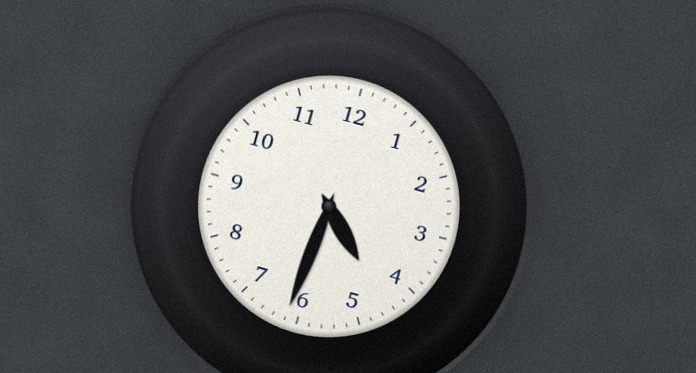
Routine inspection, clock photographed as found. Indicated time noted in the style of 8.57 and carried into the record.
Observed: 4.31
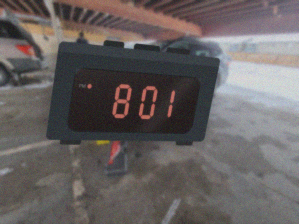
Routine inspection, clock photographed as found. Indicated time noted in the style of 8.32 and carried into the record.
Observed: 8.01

...

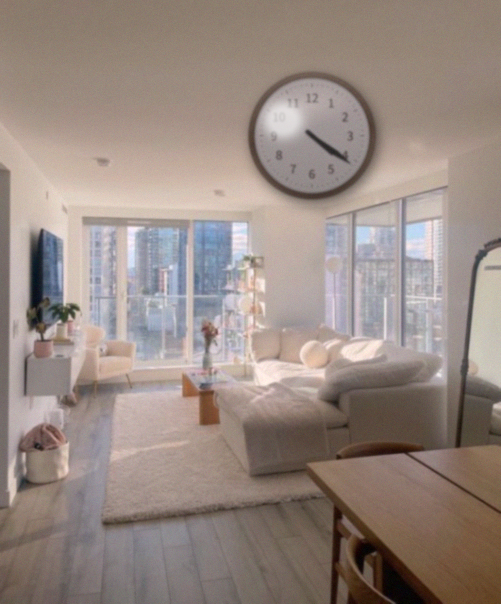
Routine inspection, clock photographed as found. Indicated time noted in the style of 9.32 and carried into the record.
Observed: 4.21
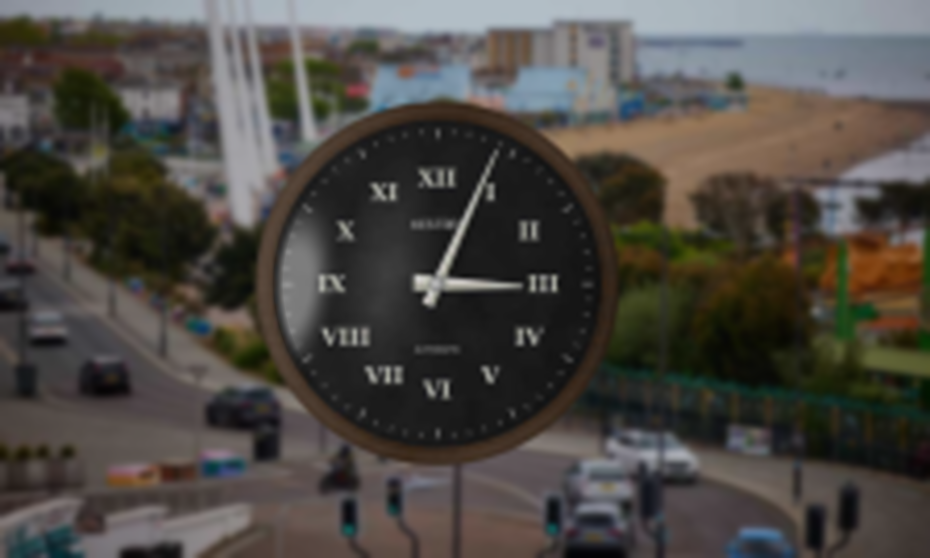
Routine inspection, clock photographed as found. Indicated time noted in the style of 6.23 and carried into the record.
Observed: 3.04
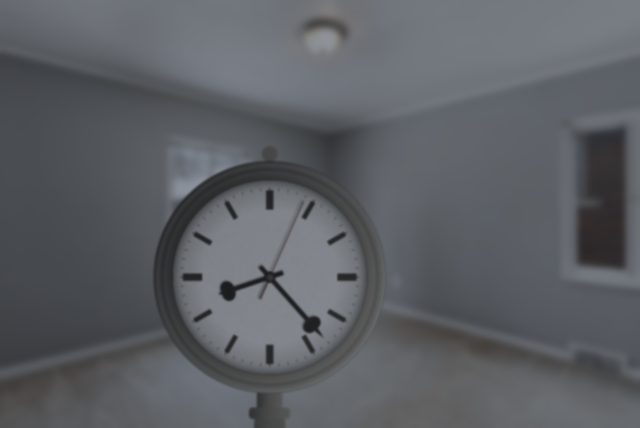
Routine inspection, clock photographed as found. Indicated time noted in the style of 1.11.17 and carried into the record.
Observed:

Short task: Reproduce the lines above word for word, starting at the line that contains "9.32 and carried into the record." and ending at the line that contains "Observed: 3.04". Leave out any picture that falls between them.

Final answer:
Routine inspection, clock photographed as found. Indicated time noted in the style of 9.32 and carried into the record.
Observed: 4.21
Routine inspection, clock photographed as found. Indicated time noted in the style of 6.23 and carried into the record.
Observed: 3.04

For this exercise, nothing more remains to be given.